And some great experiences. And as the years went on in terms of my, my teaching there, I had some great experiences that were more and more -- there was a movement of blacks from this section to move, slowly, so I had more and more black kids. The number of Asian kids, more Chinese kids, Japanese kids grew. But those were nice times there. There's some respect for teachers, and their parents were quite respectful. We had great parent-teacher conferences and meetings, so forth. Very supportive of the program. So I had a nice time. I had a great time. I would say nice time. Yeah, I guess it was a great time, nice time as a teacher.
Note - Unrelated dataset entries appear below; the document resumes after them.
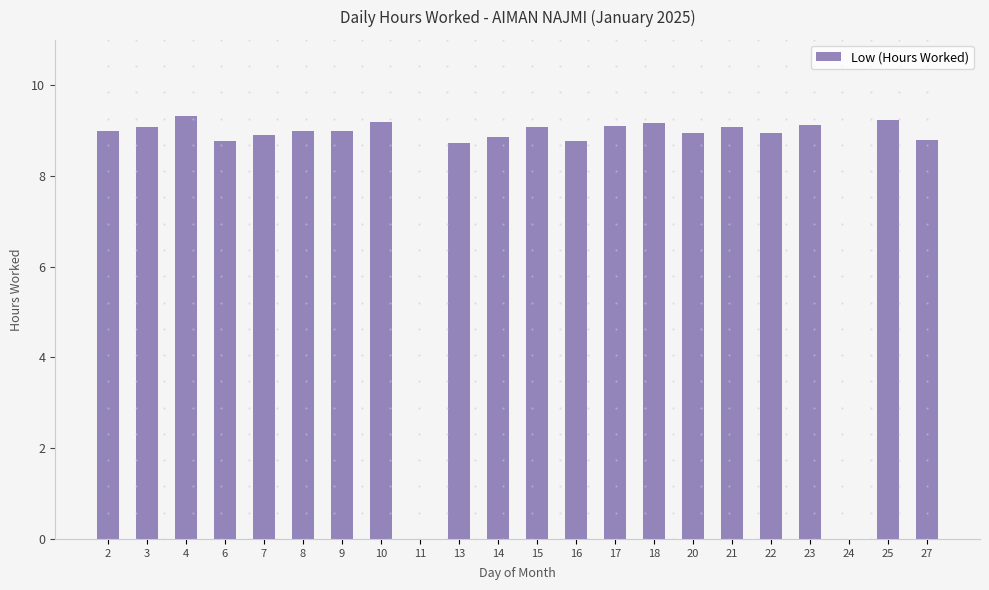

Approximately how many times larger is the value at 17 compared to 21?

1.0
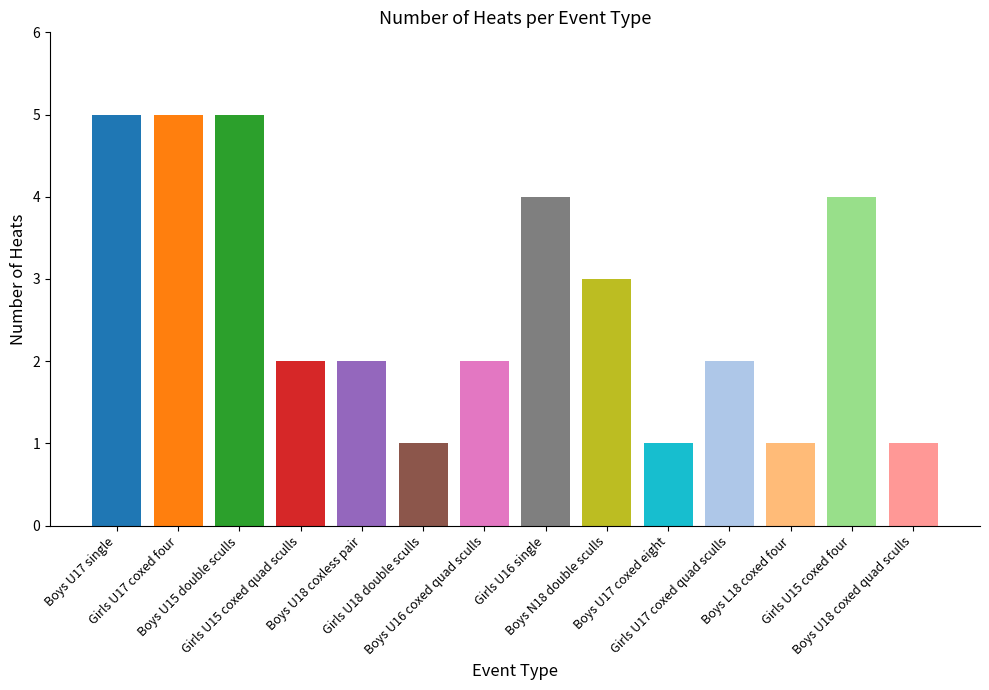

What position from the left is Girls U16 single?

8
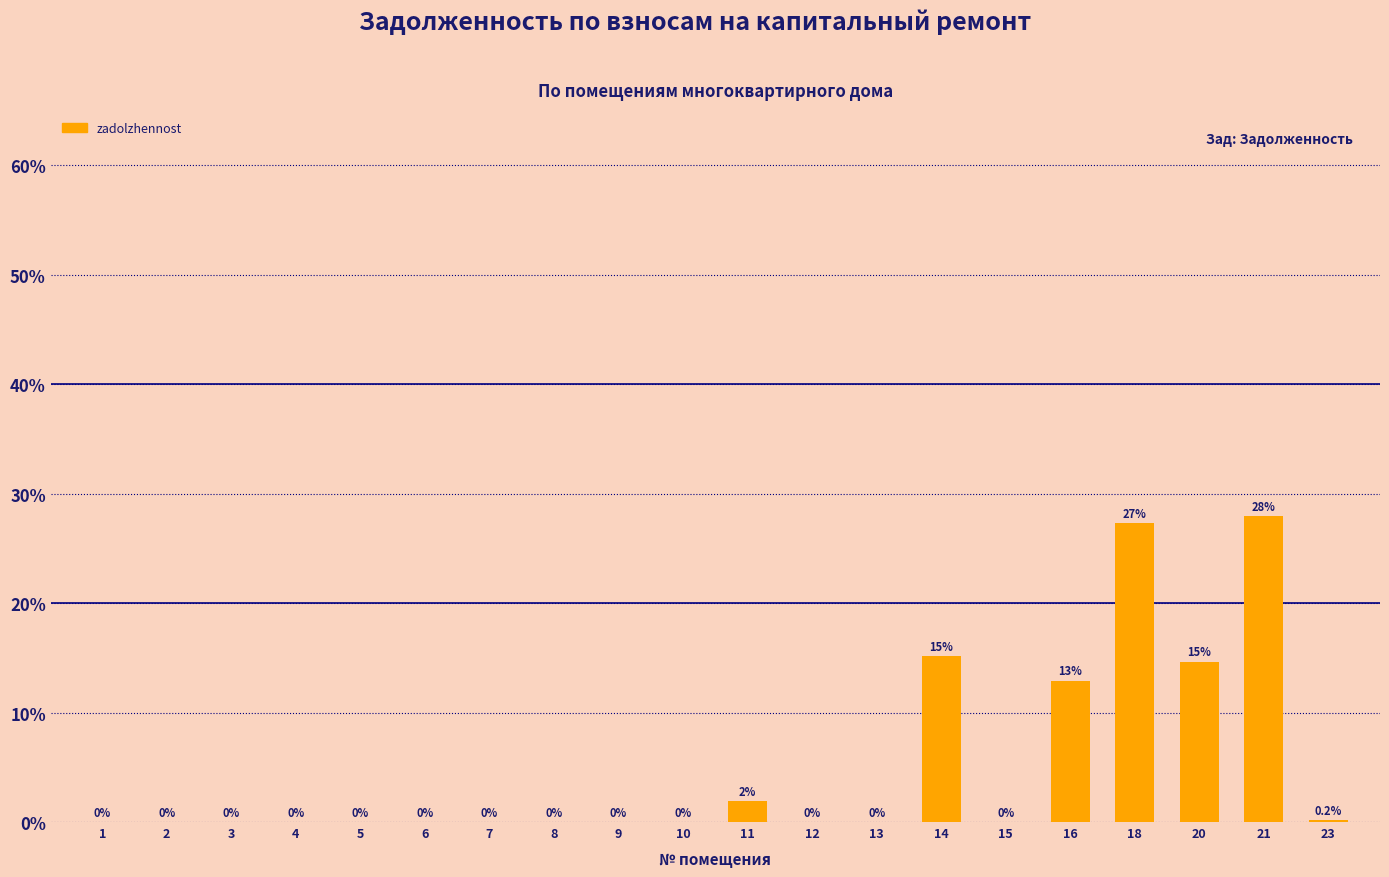

The value at 23 is 0.2. True or false?

True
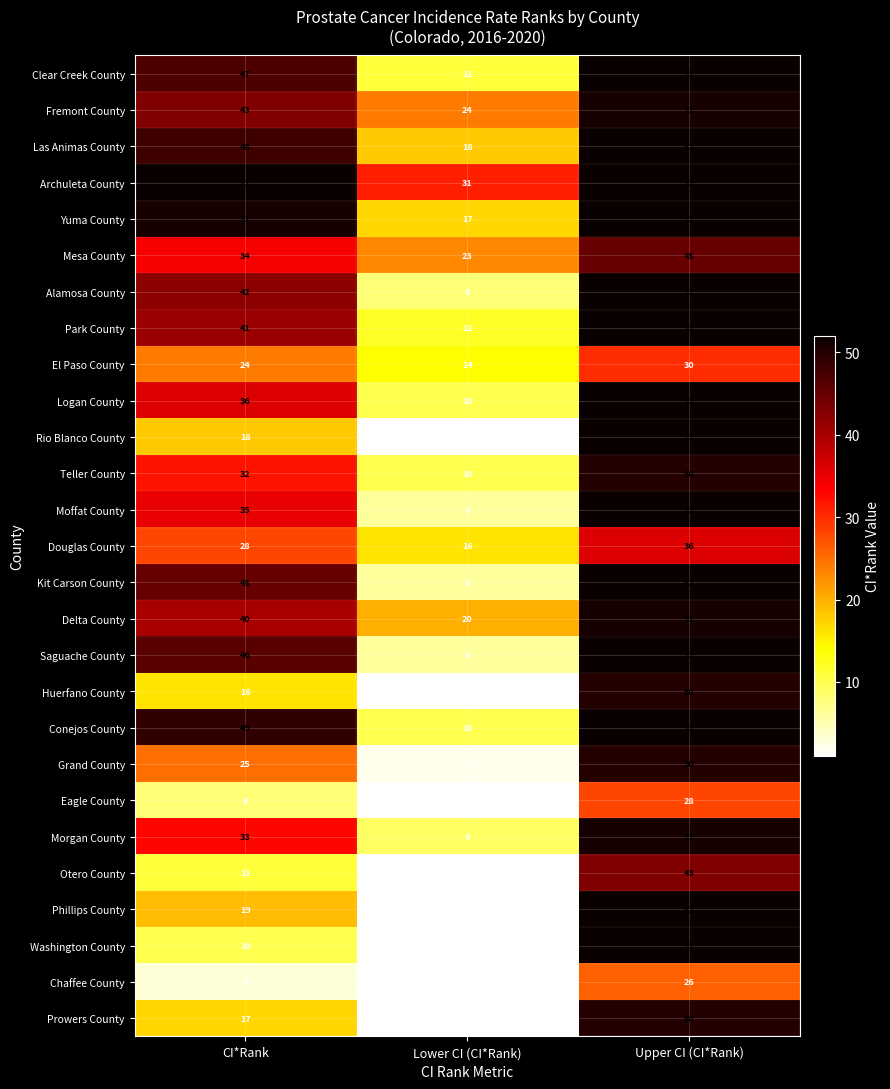

What is the minimum value shown in the chart?

1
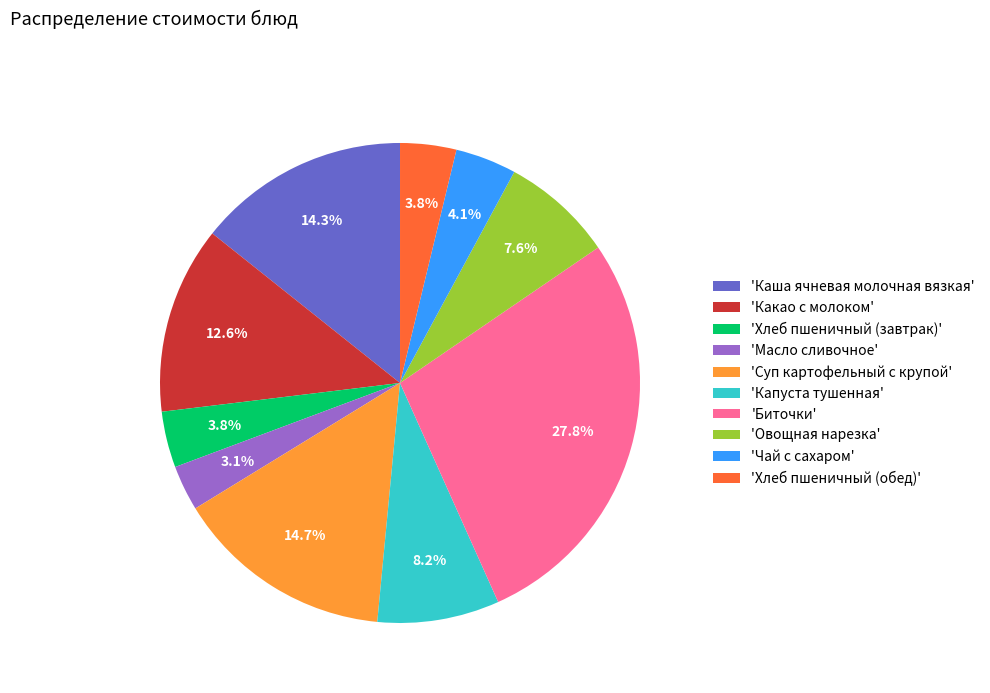

Which has a higher value, 'Какао с молоком' or 'Хлеб пшеничный (завтрак)'?

'Какао с молоком'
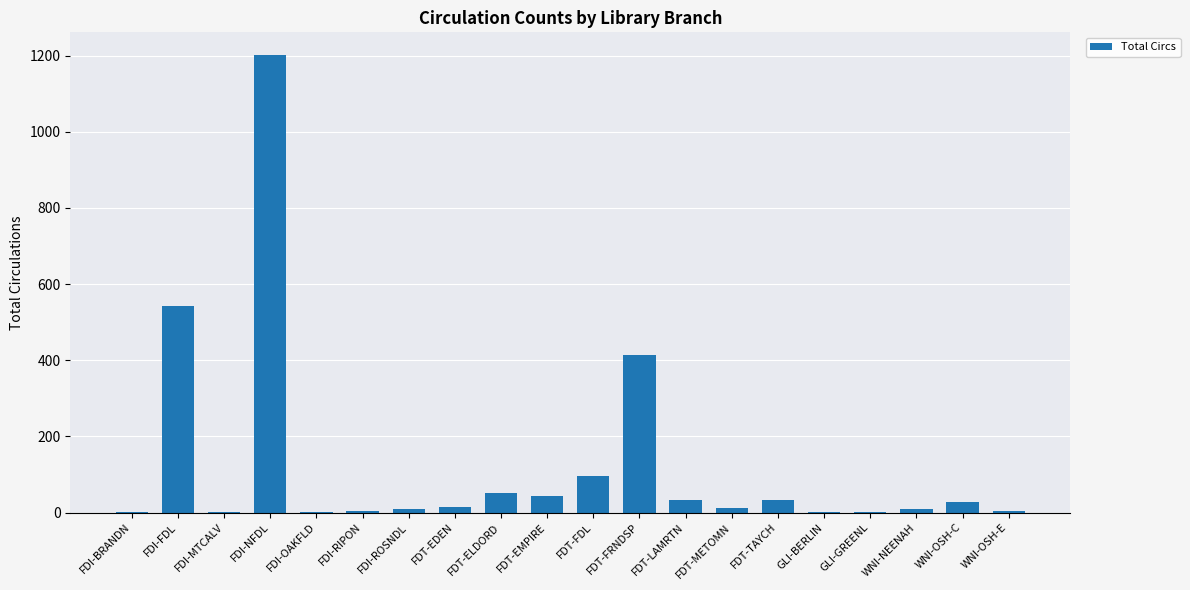

How many distinct data groups are displayed?

1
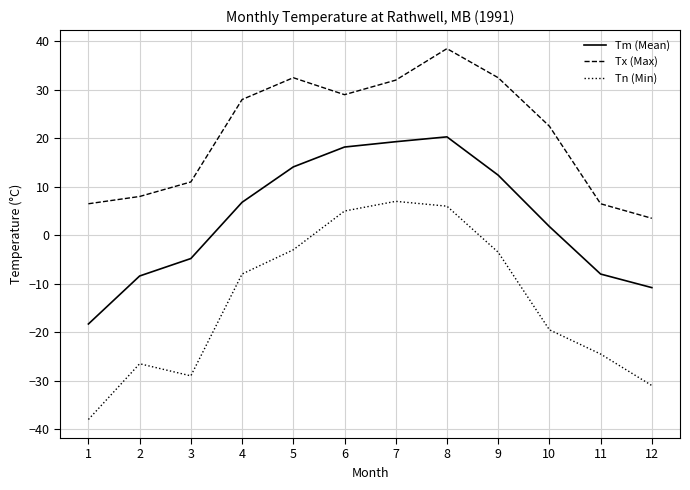

True or false: Tm (Mean) and Tn (Min) intersect in this chart.

False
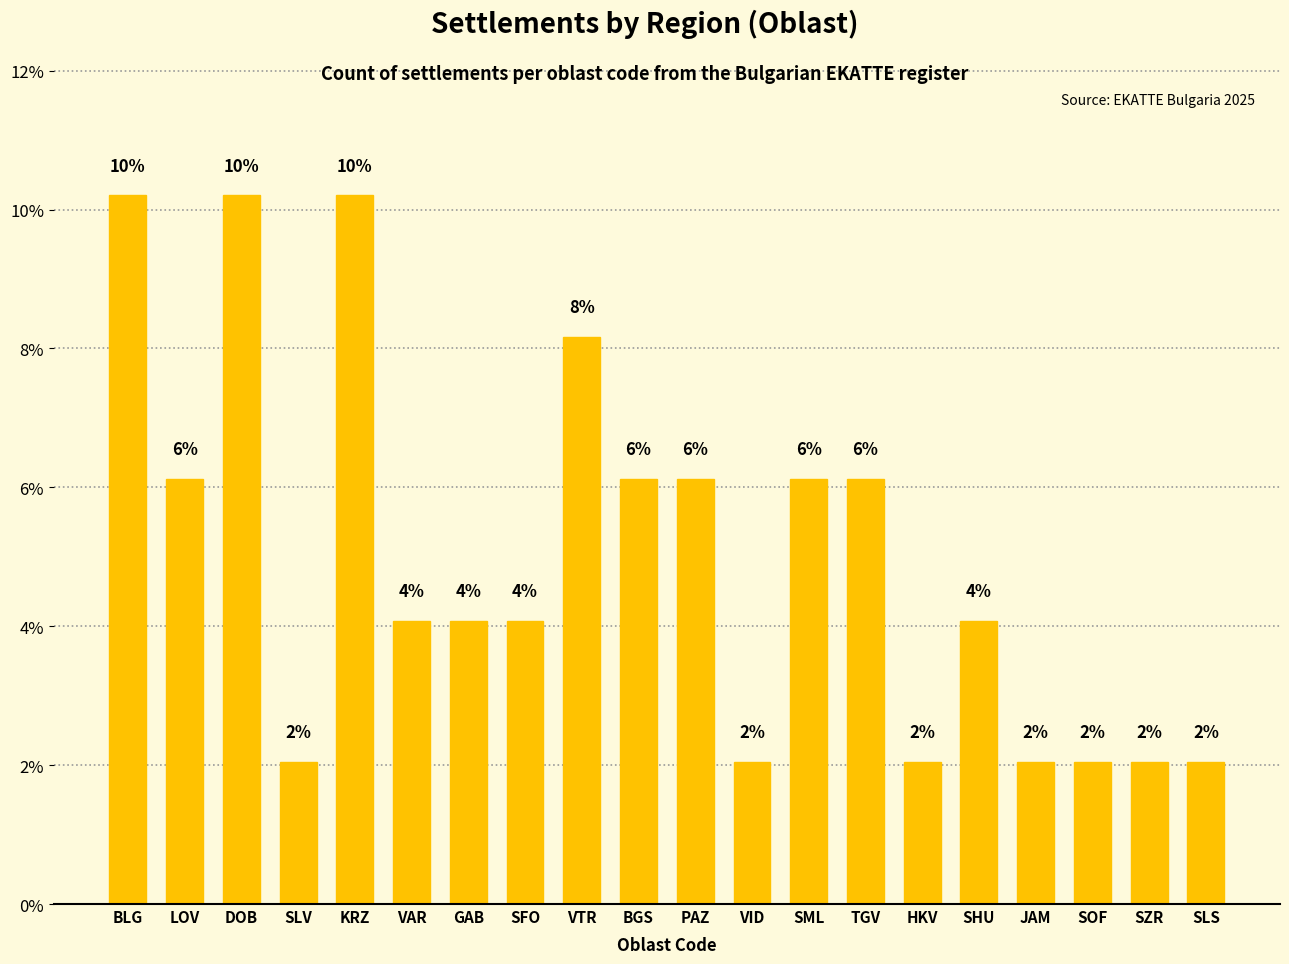

List the labels in order of value, largest first.

BLG, DOB, KRZ, VTR, LOV, BGS, PAZ, SML, TGV, VAR, GAB, SFO, SHU, SLV, VID, HKV, JAM, SOF, SZR, SLS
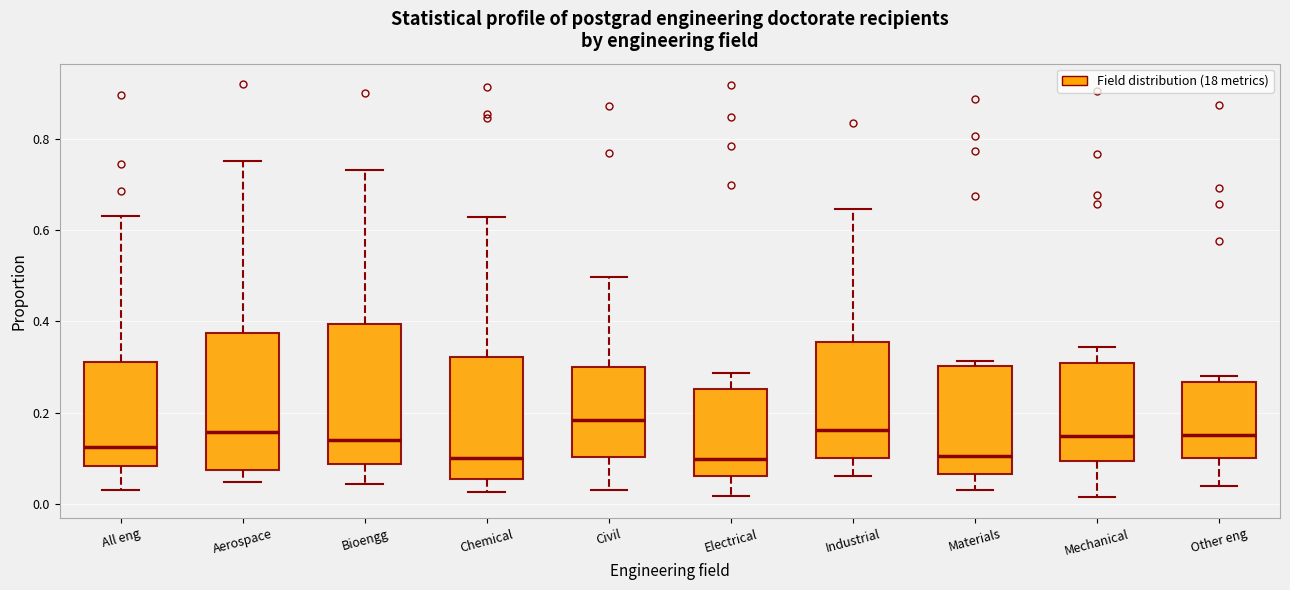

Which box has the highest median line?

Civil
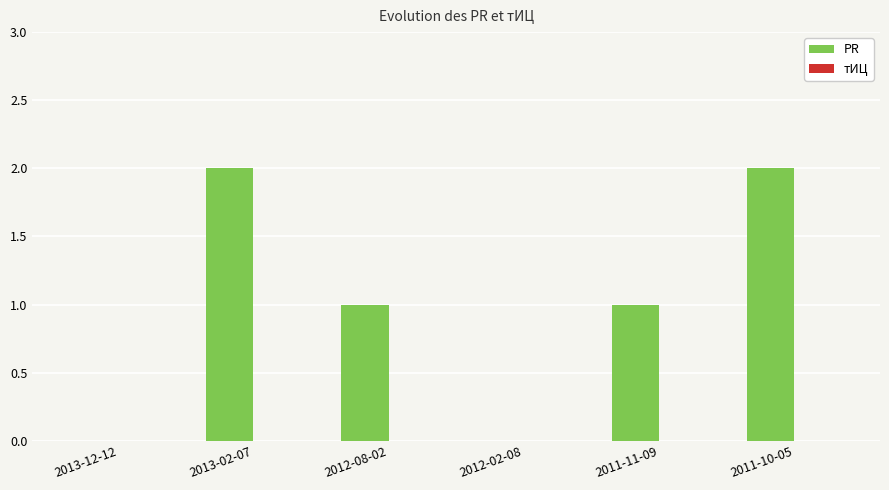

Is it true that the value at 2012-02-08 is 1?

False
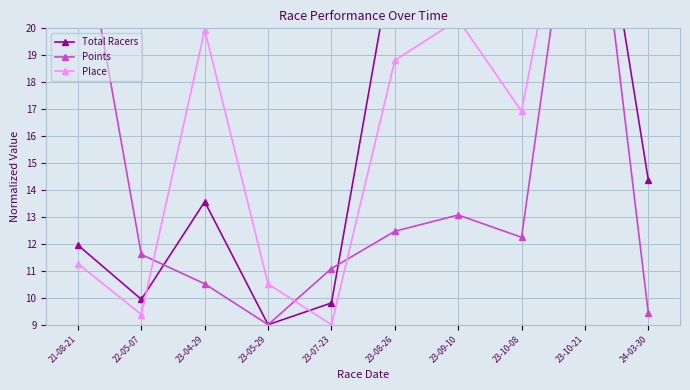

List the series in order of their peak value, lowest first.

Total Racers, Points, Place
And I -- a couple things that I did which I thought was rather important in terms of my life, every year the sixth-graders would have to do some kind of a program, assembly program for the kids. And one year I did a take-off on Carmen with the sixth-grade class. And instead of, of tobacco factory, in which the women in the Carmen opera worked at, the workers were working in the chewing gum factory. And instead of the toreador, the, the hero was the yo-yo champ. And I used tunes from the very popular opera's, melody from Carmen and made some lyrics up to it, and it was kind of a neat program for sixth-graders.

Another program that was really enjoyable was a, an assembly, one-hour assembly of poetry. And I just learned how to enjoy poetry, and I was able to pick poetry or poems that the kids really dug. And so the poetry program assembly for the other class had to do with poetry by Langston Hughes, St. Vincent Millay -- is that her name? Poems they wrote. And how I would stimulate their, their imaginations in poetic, creative energy by having huge photographs. For example, Life magazine was a very neat source of curriculum material. For example, I had a photograph of Louis Armstrong. "Red hot," and he's going like this, and they would write poems about hot sounds coming from the Louis Armstrong, poetry. And then also did a neat poetry segment on haiku. And that was kind of neat, too. So we made a booklet, and the children wrote the three or four haiku. And I did some revisions. I, I guess it's okay to do that. No, let's move this around kind of thing or eliminate this kind of thing. And they were very successful, and we made little stamps using linoleum, they call them linoleum prints, sort of trying to get Asian kind of things. And we'd put stamps every so often, then poetry. And that was neat. That was a good, great poem, project.